UC Berkeley Sensors Takes Top Prize in Vodafone Innovation Project

A path breaking model of “stove use monitoring system” (SUMS) developed by UC Berkeley was awarded a first prize of $300,000 in the 2010 Vodafone Americas Foundation Wireless Innovation Project. The Foundation selects three wireless projects,with the potential to save lives and solve critical global challenges. The winners were selected from more than 100 qualified applications from universities and NGOs from across the United States of America.
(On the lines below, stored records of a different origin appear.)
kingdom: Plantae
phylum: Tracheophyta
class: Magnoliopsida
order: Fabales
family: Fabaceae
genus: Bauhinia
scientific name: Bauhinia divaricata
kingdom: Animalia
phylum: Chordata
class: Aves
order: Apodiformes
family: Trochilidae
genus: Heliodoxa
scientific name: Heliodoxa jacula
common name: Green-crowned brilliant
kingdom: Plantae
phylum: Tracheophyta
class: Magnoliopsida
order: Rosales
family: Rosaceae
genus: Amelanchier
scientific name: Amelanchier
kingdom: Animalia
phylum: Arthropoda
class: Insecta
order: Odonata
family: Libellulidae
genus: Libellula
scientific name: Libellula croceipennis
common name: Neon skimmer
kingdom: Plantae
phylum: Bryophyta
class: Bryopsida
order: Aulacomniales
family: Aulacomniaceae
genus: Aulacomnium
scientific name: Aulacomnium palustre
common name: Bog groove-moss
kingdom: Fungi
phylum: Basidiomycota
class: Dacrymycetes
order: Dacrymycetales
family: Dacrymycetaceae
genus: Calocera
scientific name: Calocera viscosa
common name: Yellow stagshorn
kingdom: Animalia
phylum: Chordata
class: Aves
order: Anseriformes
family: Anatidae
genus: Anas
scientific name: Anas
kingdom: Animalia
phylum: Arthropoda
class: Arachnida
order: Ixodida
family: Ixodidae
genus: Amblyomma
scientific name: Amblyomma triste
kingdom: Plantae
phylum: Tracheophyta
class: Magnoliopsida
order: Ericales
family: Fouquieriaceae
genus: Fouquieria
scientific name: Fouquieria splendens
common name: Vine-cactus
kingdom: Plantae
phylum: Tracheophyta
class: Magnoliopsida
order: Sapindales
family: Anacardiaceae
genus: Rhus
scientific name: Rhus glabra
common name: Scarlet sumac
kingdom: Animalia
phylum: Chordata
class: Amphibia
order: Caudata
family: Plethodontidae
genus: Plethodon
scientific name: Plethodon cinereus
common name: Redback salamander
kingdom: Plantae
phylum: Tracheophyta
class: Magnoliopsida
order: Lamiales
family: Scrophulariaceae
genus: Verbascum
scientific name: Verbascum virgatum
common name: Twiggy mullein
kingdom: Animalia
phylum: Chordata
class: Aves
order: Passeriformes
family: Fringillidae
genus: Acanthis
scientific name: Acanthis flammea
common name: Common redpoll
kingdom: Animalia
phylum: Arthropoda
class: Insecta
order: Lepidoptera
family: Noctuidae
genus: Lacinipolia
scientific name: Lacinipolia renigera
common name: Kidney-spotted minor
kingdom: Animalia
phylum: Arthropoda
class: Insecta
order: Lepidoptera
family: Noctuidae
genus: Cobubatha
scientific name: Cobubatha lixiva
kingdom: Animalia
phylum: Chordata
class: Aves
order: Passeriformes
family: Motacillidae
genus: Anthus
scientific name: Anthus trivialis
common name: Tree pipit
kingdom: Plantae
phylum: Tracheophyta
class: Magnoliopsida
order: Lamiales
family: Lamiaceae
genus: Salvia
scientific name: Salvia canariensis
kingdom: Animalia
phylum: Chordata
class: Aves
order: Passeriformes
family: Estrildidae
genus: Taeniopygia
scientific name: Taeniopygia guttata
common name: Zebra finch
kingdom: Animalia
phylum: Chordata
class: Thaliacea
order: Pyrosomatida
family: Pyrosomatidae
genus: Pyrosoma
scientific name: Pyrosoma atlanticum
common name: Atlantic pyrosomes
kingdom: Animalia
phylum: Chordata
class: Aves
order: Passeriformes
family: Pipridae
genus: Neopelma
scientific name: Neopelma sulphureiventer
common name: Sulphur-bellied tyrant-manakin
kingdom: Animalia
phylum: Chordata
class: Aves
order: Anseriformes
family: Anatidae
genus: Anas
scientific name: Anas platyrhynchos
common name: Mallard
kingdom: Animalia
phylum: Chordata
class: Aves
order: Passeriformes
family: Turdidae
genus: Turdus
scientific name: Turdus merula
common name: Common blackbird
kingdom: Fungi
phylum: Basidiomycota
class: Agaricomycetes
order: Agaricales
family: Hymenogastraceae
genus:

The "100 Million Stoves" device is a simple wireless SUMS,  powered with the excess heat of the stove, which can be attached to the millions of new low-emission stoves being used in developing regions. The device will record usage data and send them to a dedicated reader carried by someone in the village making a monthly walk through. The cumulated data will then be uploaded via cell phone to a central database for systematic processing. The low-cost technology will allow the assessment of household energy programs, enable feedback from users, and provide transparent verification of carbon credits.

According to Kirk. R. Smith, Professor of Global Environmental Health, UC Berkeley, "The wireless SUMS can be deployed in a careful sub-sample across millions of households in a statistically valid manner. Unlike household visits, the monitors provide unique and valuable information that can be scaled to millions."

The "100 Million Stoves" team consists of Smith's research group, three small Berkeley companies — BioLite, Electronically Monitoring Ecosystems, and Berkeley Air Monitoring Group — and the Department of Environmental Health Engineering at Sri Ramachandra University in Chennai, India. Together they have built prototypes of the wireless SUMS, and the Vodafone award will help bring the project to the next stage of implementation and scale. The team plans to use the device in trials and its initial application will be in India as part of the country's National Biomass Cook-stoves Initiative.

"Soon it will be ready for use by groups around the world wishing to validate carbon credits for stove programs on the international carbon market. In addition, it can also serve as the basis for other devices to remotely and efficiently monitor the use and effectiveness of household health and energy interventions for research, program evaluation, and user feedback.", says Professor Smith.